En la reciente licitación del 10 de junio, el Tesoro nacional presentó tres nuevos bonos duales CER–TAMAR, con vencimientos programados para diciembre de 2028, diciembre de 2029 y junio de 2030. Estos nuevos instrumentos se suman a otros dos bonos duales CER–TAMAR ya existentes, totalizando cinco opciones disponibles para los inversores. Este movimiento del gobierno argentino busca diversificar las alternativas de inversión en un contexto económico incierto y con un horizonte electoral que promete ser turbulento.

Los bonos duales CER–TAMAR son percibidos por el mercado como bonos vinculados a la inflación con una opción adicional que permite a los inversionistas beneficiarse de la tasa TAMAR. Esto implica que, al compararlos con otros bonos CER sin esta opción, los primeros suelen cotizar con un descuento en su Tasa Interna de Retorno (TIR). A medida que el valor de la opción TAMAR aumenta, también se incrementa el descuento aplicado, haciendo que estos instrumentos sean más atractivos en ciertas condiciones económicas.

Una cuestión central que surge es: ¿en qué condiciones los bonos duales pueden ofrecer rendimientos superiores a sus pares CER? La respuesta radica en la cláusula TAMAR. Si la tasa promedio TAMAR durante la vida del bono se mantiene por encima de un umbral específico, el bono activa su componente TAMAR, lo que resulta en un rendimiento mayor al que ofrece el ajuste por CER. En términos simples, cuanto más elevada sea la TAMAR en comparación con la inflación, mayor será el atractivo de esta opcionalidad.

Es importante destacar que estos bonos tienen un considerable potencial de crecimiento en un escenario donde las tasas reales se tornan positivas, es decir, cuando la tasa TAMAR supera a la inflación.
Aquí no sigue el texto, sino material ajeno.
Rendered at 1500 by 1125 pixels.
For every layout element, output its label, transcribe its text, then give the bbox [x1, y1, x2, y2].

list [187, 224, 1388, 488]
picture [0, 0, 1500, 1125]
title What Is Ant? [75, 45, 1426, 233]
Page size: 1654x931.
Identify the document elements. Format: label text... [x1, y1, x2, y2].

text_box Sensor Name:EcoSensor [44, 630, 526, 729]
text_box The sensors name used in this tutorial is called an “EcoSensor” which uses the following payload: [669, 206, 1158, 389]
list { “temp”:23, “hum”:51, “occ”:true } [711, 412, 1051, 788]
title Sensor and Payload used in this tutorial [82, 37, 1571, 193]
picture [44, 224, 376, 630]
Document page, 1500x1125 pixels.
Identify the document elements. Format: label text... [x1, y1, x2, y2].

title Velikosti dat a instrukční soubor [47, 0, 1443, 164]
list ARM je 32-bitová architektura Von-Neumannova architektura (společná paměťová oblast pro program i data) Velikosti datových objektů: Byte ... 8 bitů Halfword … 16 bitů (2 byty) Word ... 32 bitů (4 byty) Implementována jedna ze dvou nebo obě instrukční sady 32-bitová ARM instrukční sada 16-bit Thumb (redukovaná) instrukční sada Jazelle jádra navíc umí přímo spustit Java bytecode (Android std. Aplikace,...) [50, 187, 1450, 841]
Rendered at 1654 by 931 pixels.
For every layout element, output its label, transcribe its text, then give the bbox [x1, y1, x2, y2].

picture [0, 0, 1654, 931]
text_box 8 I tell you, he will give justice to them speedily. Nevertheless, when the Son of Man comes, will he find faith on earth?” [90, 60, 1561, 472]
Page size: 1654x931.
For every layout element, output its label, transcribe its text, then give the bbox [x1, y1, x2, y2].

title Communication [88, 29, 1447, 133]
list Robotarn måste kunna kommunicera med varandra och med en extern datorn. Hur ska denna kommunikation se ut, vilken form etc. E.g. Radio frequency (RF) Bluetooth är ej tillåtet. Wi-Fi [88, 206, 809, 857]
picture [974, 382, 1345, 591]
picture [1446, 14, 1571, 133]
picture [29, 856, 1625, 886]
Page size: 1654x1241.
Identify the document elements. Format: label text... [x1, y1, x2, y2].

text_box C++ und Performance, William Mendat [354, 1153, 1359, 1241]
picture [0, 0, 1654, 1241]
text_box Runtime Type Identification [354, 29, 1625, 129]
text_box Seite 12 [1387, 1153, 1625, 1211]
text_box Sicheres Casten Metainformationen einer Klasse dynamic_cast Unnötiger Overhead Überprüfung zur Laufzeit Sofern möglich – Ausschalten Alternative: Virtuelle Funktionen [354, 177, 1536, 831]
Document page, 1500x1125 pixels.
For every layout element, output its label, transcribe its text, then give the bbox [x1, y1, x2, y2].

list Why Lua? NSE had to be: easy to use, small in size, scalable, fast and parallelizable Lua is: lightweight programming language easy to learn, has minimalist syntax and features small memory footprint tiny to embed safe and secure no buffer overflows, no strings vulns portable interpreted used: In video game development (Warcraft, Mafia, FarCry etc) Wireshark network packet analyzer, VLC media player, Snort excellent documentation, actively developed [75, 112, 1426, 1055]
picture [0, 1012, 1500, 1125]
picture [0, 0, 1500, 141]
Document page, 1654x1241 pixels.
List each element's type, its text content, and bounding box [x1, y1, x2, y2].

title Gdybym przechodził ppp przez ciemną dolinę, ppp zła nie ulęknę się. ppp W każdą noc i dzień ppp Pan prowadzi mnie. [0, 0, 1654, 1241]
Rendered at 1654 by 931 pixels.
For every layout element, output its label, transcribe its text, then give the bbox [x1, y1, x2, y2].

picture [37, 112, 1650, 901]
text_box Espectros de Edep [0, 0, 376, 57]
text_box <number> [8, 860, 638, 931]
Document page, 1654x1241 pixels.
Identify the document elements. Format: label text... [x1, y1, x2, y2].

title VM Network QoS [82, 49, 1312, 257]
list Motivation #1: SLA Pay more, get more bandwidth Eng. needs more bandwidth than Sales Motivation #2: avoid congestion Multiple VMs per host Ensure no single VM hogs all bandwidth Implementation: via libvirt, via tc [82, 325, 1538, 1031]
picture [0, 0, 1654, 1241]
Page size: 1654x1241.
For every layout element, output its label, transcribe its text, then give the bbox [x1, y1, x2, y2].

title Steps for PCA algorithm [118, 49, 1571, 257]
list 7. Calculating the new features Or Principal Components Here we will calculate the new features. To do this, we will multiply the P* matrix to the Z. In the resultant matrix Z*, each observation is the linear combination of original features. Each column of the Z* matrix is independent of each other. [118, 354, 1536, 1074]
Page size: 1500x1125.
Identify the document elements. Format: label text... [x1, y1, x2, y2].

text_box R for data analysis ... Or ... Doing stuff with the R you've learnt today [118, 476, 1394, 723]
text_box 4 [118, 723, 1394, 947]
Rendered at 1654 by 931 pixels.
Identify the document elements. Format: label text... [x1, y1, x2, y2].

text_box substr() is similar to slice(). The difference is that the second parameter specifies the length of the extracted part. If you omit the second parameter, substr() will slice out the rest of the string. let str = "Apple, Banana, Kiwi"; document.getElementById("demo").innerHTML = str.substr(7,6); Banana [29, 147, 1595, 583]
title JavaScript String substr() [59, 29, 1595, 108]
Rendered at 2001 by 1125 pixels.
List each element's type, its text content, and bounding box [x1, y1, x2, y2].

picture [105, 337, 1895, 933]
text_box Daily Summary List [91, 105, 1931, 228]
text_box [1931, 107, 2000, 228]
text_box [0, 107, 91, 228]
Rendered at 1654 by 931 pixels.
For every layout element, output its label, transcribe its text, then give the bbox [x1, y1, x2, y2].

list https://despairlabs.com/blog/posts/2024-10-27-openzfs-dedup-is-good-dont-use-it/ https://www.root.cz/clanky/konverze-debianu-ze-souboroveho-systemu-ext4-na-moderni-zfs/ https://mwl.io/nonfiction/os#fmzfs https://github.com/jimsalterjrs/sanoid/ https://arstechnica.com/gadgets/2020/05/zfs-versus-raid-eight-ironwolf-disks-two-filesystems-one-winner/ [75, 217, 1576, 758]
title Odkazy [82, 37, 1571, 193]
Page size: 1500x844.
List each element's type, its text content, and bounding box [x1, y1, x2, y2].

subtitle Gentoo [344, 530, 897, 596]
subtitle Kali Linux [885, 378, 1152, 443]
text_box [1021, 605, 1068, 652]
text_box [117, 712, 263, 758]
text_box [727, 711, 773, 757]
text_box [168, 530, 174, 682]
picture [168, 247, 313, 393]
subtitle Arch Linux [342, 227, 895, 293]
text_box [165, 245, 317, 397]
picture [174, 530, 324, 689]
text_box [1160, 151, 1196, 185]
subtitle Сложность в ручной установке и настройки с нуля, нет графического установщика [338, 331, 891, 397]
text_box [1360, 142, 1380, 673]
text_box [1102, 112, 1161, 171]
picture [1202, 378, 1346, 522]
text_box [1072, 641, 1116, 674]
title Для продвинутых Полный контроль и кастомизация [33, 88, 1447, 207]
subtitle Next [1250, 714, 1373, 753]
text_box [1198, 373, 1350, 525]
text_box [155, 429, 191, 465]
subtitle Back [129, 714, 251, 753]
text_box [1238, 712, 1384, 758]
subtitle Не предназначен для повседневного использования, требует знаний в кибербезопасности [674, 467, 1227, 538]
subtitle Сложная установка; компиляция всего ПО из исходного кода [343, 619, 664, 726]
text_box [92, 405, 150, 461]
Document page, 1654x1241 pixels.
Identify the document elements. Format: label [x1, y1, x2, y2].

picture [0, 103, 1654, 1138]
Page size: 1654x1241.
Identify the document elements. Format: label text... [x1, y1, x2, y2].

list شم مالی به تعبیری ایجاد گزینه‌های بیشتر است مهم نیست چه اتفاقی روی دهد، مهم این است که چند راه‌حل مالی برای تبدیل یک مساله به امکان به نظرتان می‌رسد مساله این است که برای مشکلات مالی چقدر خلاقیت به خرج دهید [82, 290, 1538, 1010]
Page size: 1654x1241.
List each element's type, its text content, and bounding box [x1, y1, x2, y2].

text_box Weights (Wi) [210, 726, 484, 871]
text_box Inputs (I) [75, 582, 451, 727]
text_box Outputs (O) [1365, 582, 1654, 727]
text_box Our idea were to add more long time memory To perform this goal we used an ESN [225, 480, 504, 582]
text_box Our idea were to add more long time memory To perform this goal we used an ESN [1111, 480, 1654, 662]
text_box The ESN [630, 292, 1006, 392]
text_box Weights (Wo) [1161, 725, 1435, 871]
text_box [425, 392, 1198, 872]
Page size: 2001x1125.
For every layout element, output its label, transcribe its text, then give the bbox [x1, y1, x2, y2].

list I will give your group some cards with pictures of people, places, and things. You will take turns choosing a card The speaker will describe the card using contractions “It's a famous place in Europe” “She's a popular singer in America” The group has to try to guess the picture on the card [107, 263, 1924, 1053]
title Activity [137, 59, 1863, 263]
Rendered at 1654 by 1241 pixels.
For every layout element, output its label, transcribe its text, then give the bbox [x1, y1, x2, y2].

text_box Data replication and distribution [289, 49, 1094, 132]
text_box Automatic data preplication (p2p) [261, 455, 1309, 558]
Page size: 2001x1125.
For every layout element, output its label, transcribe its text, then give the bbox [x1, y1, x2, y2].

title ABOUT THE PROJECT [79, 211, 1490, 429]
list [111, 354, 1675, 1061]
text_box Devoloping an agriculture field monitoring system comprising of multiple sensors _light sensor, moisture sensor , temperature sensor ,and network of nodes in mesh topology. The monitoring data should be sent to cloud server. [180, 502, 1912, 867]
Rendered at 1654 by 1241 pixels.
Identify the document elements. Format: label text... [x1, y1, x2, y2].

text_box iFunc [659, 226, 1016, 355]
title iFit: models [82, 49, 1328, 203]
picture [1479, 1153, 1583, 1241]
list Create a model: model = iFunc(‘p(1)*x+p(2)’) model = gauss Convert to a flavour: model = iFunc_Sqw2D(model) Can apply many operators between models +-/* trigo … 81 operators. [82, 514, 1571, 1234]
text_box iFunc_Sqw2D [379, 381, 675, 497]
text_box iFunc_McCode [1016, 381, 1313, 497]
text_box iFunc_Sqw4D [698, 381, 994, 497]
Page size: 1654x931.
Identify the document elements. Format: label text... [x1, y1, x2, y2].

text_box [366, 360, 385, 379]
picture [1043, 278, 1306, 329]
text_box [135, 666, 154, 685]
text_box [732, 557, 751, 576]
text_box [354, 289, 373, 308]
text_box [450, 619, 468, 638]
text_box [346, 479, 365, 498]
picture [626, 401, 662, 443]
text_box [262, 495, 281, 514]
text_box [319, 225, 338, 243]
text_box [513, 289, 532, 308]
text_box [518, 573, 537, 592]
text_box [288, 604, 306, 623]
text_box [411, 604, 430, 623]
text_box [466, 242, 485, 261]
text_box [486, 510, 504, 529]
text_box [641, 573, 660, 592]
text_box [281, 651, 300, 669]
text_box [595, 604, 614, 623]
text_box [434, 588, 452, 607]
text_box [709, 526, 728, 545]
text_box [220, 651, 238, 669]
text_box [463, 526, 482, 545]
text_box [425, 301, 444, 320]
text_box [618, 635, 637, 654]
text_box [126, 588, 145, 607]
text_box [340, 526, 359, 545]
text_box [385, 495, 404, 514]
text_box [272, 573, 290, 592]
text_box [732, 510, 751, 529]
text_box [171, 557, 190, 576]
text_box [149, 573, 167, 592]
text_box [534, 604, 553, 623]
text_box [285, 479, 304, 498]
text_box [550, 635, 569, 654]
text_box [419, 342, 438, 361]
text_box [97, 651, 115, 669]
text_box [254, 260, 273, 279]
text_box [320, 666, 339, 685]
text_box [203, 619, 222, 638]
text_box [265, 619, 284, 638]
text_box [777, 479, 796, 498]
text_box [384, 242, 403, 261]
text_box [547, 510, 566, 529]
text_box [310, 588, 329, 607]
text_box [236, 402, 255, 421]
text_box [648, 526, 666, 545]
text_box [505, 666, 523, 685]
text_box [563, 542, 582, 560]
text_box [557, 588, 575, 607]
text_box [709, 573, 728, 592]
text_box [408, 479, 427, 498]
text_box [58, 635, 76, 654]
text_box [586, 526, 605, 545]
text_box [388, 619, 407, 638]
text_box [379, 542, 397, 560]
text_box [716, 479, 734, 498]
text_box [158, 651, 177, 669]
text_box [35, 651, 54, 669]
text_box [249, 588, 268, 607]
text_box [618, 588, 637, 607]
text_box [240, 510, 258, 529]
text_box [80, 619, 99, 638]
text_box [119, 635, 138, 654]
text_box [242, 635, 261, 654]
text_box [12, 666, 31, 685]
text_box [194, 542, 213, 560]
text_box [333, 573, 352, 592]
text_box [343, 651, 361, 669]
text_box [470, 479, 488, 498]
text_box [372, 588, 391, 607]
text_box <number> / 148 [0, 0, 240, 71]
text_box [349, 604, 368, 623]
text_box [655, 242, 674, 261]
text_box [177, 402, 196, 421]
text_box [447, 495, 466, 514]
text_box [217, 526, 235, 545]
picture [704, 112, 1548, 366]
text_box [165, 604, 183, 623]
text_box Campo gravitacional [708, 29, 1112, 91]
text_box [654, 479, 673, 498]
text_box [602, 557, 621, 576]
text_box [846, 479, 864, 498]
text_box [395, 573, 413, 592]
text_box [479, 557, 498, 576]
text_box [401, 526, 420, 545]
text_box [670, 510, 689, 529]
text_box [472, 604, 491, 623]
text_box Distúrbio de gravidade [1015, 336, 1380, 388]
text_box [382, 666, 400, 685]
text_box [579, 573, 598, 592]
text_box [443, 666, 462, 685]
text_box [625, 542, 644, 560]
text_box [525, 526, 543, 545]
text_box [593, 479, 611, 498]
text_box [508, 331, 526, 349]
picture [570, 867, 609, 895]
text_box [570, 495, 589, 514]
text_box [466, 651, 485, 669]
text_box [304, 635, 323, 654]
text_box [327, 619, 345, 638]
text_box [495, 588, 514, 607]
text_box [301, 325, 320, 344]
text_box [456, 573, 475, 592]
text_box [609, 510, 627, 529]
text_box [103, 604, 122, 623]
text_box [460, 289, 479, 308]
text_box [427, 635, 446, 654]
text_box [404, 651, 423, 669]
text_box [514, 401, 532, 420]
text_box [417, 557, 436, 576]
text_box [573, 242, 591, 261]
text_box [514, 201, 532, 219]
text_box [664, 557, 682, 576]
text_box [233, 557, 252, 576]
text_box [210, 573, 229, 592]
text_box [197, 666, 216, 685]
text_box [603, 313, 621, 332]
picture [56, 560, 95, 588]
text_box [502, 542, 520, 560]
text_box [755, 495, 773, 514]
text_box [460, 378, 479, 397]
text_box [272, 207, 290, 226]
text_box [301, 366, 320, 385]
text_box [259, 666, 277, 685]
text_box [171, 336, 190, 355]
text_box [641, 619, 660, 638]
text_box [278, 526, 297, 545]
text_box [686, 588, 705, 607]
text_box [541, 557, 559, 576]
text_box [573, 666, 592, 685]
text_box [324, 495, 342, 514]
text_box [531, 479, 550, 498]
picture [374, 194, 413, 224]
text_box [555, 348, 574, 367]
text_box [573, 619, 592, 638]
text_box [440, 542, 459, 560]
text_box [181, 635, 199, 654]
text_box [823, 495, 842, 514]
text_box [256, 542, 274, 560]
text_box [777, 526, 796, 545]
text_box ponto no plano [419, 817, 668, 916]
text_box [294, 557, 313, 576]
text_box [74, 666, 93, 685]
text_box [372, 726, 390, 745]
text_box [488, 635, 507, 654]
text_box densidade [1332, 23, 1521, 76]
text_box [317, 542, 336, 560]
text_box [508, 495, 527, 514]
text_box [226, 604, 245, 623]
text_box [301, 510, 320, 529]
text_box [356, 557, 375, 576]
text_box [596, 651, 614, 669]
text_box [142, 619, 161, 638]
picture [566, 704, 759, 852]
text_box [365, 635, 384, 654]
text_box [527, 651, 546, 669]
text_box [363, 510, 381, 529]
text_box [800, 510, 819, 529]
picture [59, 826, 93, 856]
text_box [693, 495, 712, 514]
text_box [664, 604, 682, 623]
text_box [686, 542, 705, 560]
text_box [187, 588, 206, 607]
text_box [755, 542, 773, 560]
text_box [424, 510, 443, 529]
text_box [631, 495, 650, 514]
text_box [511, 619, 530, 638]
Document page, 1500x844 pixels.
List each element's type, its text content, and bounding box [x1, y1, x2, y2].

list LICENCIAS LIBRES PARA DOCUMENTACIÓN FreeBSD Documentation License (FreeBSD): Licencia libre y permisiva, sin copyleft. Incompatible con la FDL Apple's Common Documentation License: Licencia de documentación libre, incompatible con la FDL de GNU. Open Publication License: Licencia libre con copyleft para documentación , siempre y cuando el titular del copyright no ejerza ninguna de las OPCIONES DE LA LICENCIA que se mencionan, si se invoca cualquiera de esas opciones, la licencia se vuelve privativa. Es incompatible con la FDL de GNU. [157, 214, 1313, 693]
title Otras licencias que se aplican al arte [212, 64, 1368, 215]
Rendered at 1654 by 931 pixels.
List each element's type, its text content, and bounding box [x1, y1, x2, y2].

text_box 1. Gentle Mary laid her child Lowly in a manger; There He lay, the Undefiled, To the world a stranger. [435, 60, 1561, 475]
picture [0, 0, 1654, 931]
Desde las elecciones legislativas de 2025, el Banco Central de la República Argentina (BCRA) ha estado en un proceso de acumulación de reservas, mientras que la estabilidad cambiaria ha predominado en los últimos meses. Sin embargo, las tasas reales han permanecido en terreno negativo, lo que plantea interrogantes sobre el futuro económico del país.

El gobierno ha mostrado determinación en ajustar las condiciones monetarias cuando percibe que la estabilidad cambiaria está en peligro, priorizando la contención de posibles presiones inflacionarias. En este contexto, se anticipa que el calendario electoral de 2027 podría generar un aumento en la volatilidad política y financiera, lo que hace que la cobertura que ofrecen los bonos vinculados a la TAMAR sea aún más atractiva para los inversores que buscan protegerse ante posibles tensiones.

Para analizar los posibles escenarios futuros, se pueden delinear tres perspectivas. El Escenario A considera que las tasas reales permanecen en niveles negativos similares a los actuales, lo que significa que la opción TAMAR no se activará y el rendimiento del bono dependerá únicamente de su ajuste CER. El Escenario B plantea una convergencia hacia tasas reales neutrales, cerca del 0%, mientras que el Escenario C prevé tasas reales positivas, promediando el 4,2%, que es el escenario más favorable para los bonos duales, maximizando el valor de la cláusula TAMAR.

En conclusión, los bonos duales CER–TAMAR se presentan como una herramienta valiosa para los inversores que buscan proteger su capital en un entorno de incertidumbre económica, especialmente en el contexto preelectoral. Al garantizar un ajuste por inflación como mínimo, estos instrumentos permiten a los inversores no solo resguardar su capital, sino también beneficiarse de posibles aumentos en un escenario de estrés monetario. No obstante, es fundamental que los inversores analicen cuidadosamente estos instrumentos, ya que su alta duración implica que cambios en las condiciones del mercado pueden provocar fluctuaciones significativas en sus precios, introduciendo un nivel de volatilidad que no debe ser subestimado.